Start of Block

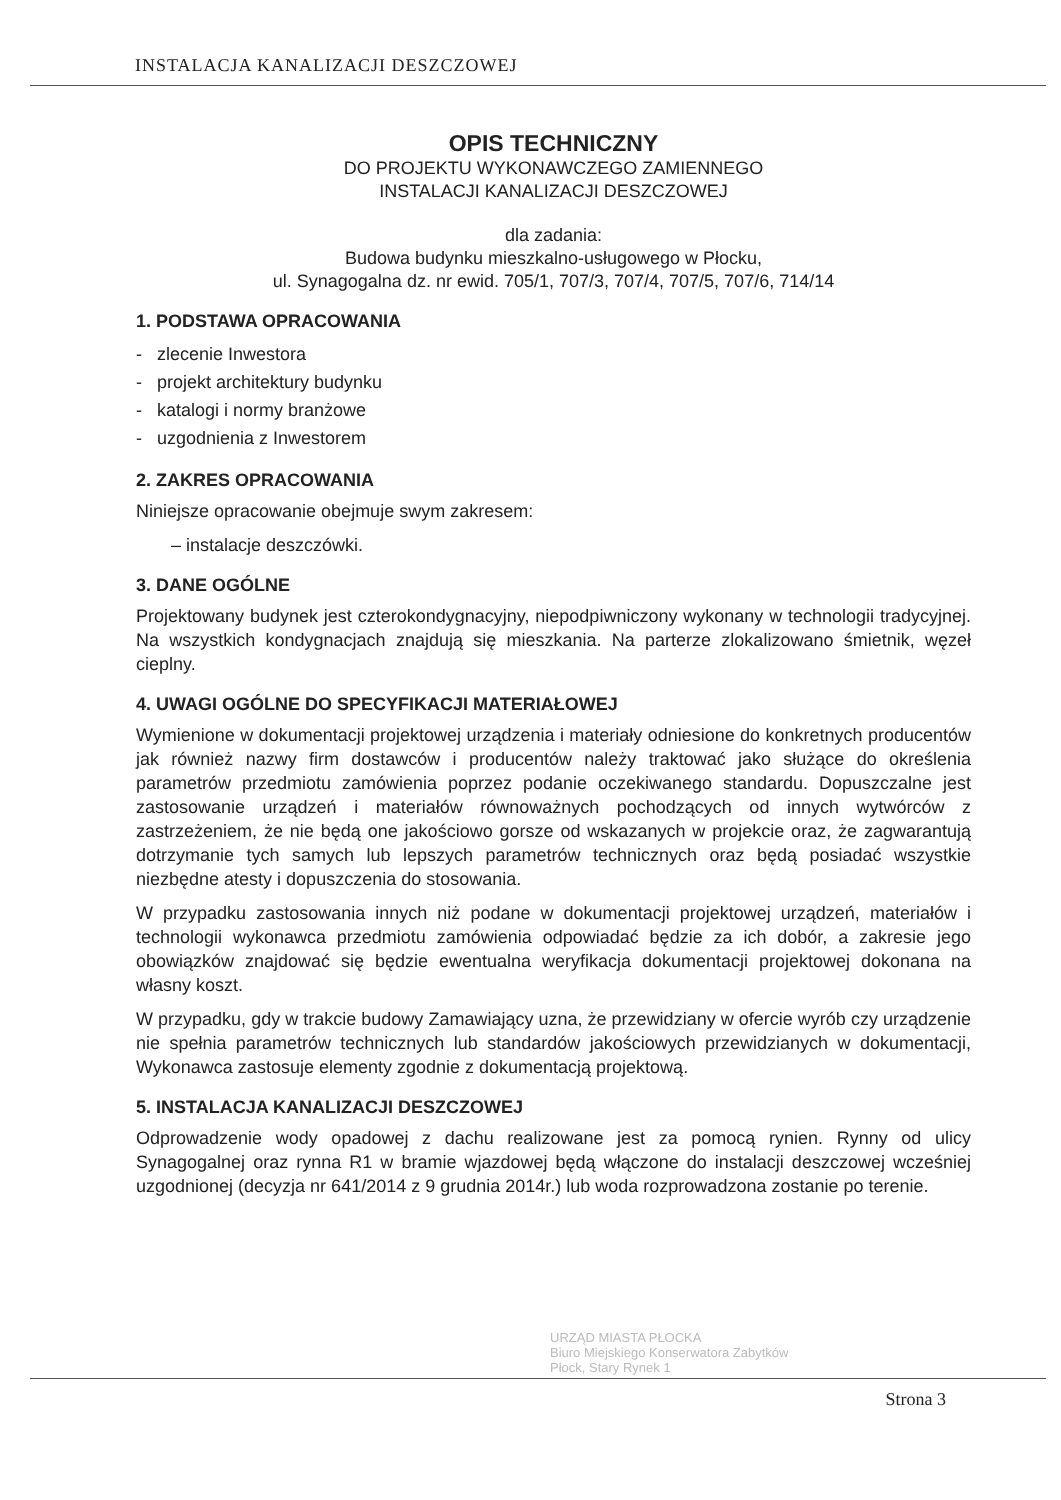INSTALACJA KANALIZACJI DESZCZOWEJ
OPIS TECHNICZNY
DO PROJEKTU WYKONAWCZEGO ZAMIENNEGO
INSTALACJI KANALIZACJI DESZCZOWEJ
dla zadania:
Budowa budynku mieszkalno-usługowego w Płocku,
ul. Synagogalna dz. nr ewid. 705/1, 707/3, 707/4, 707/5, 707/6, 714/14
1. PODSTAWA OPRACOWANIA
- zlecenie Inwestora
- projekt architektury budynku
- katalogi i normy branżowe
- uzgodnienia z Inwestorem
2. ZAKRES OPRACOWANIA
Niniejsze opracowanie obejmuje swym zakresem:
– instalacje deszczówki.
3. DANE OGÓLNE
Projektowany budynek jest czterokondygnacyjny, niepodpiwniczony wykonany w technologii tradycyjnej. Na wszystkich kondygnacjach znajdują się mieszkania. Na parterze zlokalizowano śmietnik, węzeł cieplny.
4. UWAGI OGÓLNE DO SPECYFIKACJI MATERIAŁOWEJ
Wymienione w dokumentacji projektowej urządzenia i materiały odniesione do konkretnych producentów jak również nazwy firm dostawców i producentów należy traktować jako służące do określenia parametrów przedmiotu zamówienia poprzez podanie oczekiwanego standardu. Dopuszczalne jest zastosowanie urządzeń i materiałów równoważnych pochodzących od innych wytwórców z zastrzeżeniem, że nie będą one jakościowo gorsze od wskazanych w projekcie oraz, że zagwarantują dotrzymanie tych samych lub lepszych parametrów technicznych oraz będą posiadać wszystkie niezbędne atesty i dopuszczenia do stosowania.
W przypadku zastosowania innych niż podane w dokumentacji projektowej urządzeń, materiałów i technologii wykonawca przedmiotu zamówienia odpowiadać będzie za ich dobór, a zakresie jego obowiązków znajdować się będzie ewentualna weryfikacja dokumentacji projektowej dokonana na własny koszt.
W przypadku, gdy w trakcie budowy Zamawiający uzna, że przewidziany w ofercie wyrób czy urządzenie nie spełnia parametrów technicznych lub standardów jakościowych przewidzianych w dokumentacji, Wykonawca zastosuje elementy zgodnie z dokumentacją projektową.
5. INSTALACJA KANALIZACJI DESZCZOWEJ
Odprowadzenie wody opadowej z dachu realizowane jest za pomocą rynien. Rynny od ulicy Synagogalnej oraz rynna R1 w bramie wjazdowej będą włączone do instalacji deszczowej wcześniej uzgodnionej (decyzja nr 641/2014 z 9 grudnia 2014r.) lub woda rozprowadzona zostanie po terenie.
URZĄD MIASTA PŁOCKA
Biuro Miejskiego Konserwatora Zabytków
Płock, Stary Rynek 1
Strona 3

End of Block

• YOUR INSTRUCTIONS: Bring together each line above where the string "przypadku" turns up.

• EXERCISE SOLUTION:
W przypadku zastosowania innych niż podane w dokumentacji projektowej urządzeń, materiałów i technologii wykonawca przedmiotu zamówienia odpowiadać będzie za ich dobór, a zakresie jego obowiązków znajdować się będzie ewentualna weryfikacja dokumentacji projektowej dokonana na własny koszt.
W przypadku, gdy w trakcie budowy Zamawiający uzna, że przewidziany w ofercie wyrób czy urządzenie nie spełnia parametrów technicznych lub standardów jakościowych przewidzianych w dokumentacji, Wykonawca zastosuje elementy zgodnie z dokumentacją projektową.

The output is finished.